In the present article, the authors substantiate the necessity of subdividing a heterogeneous cohort of patients presenting with Fontaine-Pokrovsky grade IV critical limb ischaemia into subgroups with the aim of making an appropriate therapeutic decision and predicting the outcome. We also translated into the Russian language the WIfI classification system developed by the Society for Vascular Surgery (2014) in order to predict limb loss and feasibility of performing revascularization. This is followed by comments on the classification, accompanied by examples of own clinical case studies. In order to check-up the ability of the SVS WIfI classification system to predict the one-year risk of major amputation in patients with decompensated ischaemia, we carried out a retrospective multicenter study, enrolling a total of 109 patients with unreconstructable stage IV chronic ischaemia. Our primary endpoint was the frequency of major amputation during the first year of follow up. The patients were divided into 4 subgroups based on a combination of the three WIfI domains, i. e., wound, ischaemia, and foot infection, respectively, as follows: 130 - 27% (n=29), 131 - 23% (n=25), 230 - 20% (n=22), and 231 - 30% (n=33). The frequency of amputation during the first year of follow-up with the natural course of the disease on the background of conventional therapy averagely amounted to 36%. By the WIfI component combinations, we revealed statistically significant differences between the subgroups (p=0.035): 130 - 21% (n=6), 131 - 28% (n=7), 230 - 36% (n=8), 231 - 55% (n=18). The WIfI classification makes it possible to predict the risk of major amputation in patients with limb-threatening ischaemia. The frequency of amputation during the first year of follow up in the natural course of the disease is associated not only with the WIfI clinical stage but also with the WIfI component combinations.

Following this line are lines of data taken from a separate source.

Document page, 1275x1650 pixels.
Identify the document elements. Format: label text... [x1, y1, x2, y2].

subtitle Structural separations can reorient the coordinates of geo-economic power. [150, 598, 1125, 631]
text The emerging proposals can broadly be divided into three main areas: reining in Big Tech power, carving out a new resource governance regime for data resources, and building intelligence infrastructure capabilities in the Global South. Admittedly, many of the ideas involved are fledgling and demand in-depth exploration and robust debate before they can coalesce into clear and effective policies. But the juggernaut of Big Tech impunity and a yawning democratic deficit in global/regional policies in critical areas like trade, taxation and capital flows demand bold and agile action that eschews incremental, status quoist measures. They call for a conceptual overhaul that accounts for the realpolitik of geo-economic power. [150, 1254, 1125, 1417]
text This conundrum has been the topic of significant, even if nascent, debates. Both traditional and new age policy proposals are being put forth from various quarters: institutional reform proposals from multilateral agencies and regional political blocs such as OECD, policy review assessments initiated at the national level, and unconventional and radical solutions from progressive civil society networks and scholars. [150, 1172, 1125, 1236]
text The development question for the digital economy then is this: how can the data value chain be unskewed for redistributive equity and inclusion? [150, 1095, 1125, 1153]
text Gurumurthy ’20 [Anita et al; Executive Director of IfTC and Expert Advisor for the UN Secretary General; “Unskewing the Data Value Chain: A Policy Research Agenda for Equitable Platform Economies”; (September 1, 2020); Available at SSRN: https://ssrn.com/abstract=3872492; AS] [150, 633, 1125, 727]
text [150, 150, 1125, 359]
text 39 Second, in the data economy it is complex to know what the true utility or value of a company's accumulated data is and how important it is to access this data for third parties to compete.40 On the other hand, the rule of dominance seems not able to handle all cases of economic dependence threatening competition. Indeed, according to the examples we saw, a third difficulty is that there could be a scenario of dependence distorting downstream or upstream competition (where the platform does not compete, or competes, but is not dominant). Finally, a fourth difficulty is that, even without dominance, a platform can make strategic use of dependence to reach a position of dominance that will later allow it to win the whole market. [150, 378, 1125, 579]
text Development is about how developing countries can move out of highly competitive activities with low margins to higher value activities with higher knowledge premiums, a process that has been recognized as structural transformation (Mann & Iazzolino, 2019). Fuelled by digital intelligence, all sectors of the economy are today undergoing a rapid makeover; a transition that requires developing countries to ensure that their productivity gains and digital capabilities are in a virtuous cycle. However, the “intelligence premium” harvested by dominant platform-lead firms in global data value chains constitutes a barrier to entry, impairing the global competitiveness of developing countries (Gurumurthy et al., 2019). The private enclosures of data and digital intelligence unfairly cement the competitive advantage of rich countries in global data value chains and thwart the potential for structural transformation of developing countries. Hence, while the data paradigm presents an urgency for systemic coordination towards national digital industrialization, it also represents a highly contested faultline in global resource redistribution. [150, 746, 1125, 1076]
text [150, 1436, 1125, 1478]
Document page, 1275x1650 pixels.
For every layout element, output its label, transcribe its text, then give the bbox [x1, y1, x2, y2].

在本文中,作者证实了有必要将表现为Fontaine-Pokrovsky IV级严重肢体缺血的异质性患者队列细分为亚组,以便做出适当的治疗决策并预测预后。我们还将血管外科学会(2014年)制定的WIfI分类系统翻译成俄语,以预测肢体丧失和进行血管重建的可行性。随后是对该分类的评论,并伴有我们自己的临床病例研究实例。为了检验SVS WIfI分类系统预测失代偿性缺血患者一年期大截肢风险的能力,我们进行了一项回顾性多中心研究,共纳入109例无法重建的IV期慢性缺血患者。我们的主要终点是随访第一年期间大截肢的频率。根据WIfI的三个领域(即伤口、缺血和足部感染)的组合,将患者分为4个亚组,具体如下:130 - 27%(n = 29),131 - 23%(n = 25),230 - 20%(n = 22),231 - 30%(n = 33)。在常规治疗背景下,疾病自然病程中随访第一年的截肢频率平均为36%。通过WIfI成分组合,我们发现亚组之间存在统计学显著差异(p = 0.035):130 - 21%(n = 6),131 - 28%(n = 7),230 - 36%(n = 8),231 - 55%(n = 18)。WIfI分类能够预测肢体威胁性缺血患者的大截肢风险。疾病自然病程中随访第一年的截肢频率不仅与WIfI临床分期有关,还与WIfI成分组合有关。